» **AUFGABE**
Schreibe aus dem Text zur Rentennachzahlung den Abschnitt wortgetreu ab, der bei den Worten „Rentennachzahlungen, die für“ beginnt, und höre nach „rund 10.691 €.“ auf.

27.07.2011

AltEinkG gilt auch für Rentennachzahlung

Rentennachzahlungen, die für Jahre vor 2005 geleistet werden, können nicht mit dem Ertragsanteil, sondern müssen mit dem durch das AltEinkG normierten Besteuerungsanteil besteuert werden, wenn die Rentenzahlungen erst nach dem 1.1.2005, dem Zeitpunkt des Inkrafttretens dieses Gesetzes, zugeflossen sind. Die Anwendung des AltEinkG auf Nachzahlungen einer Rente, deren Beginn vor 2005 liegt, ist verfassungsgemäß.

BFH 13.4.2011, X R 1/10
Der Sachverhalt:
Die Klägerin hatte im Streitjahr 2005 eine Rente wegen voller Erwerbsminderung erhalten, die bis Ende 2006 befristet war. Der Rentenantrag der damals 54-Jährigen von Februar 2003 war zunächst abgelehnt worden. Auf den hiergegen gerichteten Widerspruch der Klägerin fiel der Abhilfebescheid vom Februar 2005 positiv aus. Die bis Ende Dezember 2004 entstandenen, aber erst 2005 ausgezahlten Renten betrugen rund 10.691 €.

Das Finanzamt besteuerte die Nachzahlung gem. § 22 Nr. 1 S. 3a Doppelbuchst. aa EStG i.d.F. des AltEinkG vom 5.7.2004 mit einem Besteuerungsanteil von 50 %. Hiergegen wandte sich die Klägerin. Sie war der Ansicht, die Nachzahlung sei nach dem bis zum 31.12.2004 geltenden Recht zu besteuern, und zwar mit einem Ertragsanteil i.H.v. 4 %.

» **DATENBLOCK**
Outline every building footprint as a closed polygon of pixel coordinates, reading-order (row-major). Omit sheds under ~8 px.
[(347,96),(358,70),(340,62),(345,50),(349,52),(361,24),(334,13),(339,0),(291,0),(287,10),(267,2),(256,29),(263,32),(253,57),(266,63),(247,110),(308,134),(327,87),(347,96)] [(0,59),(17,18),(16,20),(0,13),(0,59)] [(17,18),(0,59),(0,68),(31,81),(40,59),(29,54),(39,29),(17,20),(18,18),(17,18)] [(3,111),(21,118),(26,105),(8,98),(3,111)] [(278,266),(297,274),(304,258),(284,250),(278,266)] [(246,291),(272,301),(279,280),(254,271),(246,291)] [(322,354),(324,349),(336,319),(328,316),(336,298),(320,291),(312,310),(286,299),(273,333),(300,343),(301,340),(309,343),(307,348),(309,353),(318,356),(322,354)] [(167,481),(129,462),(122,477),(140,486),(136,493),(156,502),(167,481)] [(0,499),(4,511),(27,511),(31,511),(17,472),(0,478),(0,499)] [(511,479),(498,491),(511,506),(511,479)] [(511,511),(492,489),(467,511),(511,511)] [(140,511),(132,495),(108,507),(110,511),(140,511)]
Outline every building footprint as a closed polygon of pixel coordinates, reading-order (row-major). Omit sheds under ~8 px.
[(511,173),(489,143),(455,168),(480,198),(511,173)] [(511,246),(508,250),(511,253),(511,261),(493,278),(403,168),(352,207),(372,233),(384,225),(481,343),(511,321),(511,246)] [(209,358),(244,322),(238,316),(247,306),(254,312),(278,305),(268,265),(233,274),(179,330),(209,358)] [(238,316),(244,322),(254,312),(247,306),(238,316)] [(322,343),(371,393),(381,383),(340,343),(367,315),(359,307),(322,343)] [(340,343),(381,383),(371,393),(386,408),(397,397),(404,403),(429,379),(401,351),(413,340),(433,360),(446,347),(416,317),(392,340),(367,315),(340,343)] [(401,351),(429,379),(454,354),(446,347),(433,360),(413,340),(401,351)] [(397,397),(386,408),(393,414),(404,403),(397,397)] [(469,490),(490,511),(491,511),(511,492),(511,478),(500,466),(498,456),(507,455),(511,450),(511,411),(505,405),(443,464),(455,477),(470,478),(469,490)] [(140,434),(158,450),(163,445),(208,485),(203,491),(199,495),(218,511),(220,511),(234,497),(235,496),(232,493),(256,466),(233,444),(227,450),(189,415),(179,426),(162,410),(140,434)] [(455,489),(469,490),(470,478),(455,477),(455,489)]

» **LÖSUNG UNTEN**
Rentennachzahlungen, die für Jahre vor 2005 geleistet werden, können nicht mit dem Ertragsanteil, sondern müssen mit dem durch das AltEinkG normierten Besteuerungsanteil besteuert werden, wenn die Rentenzahlungen erst nach dem 1.1.2005, dem Zeitpunkt des Inkrafttretens dieses Gesetzes, zugeflossen sind. Die Anwendung des AltEinkG auf Nachzahlungen einer Rente, deren Beginn vor 2005 liegt, ist verfassungsgemäß.

BFH 13.4.2011, X R 1/10
Der Sachverhalt:
Die Klägerin hatte im Streitjahr 2005 eine Rente wegen voller Erwerbsminderung erhalten, die bis Ende 2006 befristet war. Der Rentenantrag der damals 54-Jährigen von Februar 2003 war zunächst abgelehnt worden. Auf den hiergegen gerichteten Widerspruch der Klägerin fiel der Abhilfebescheid vom Februar 2005 positiv aus. Die bis Ende Dezember 2004 entstandenen, aber erst 2005 ausgezahlten Renten betrugen rund 10.691 €.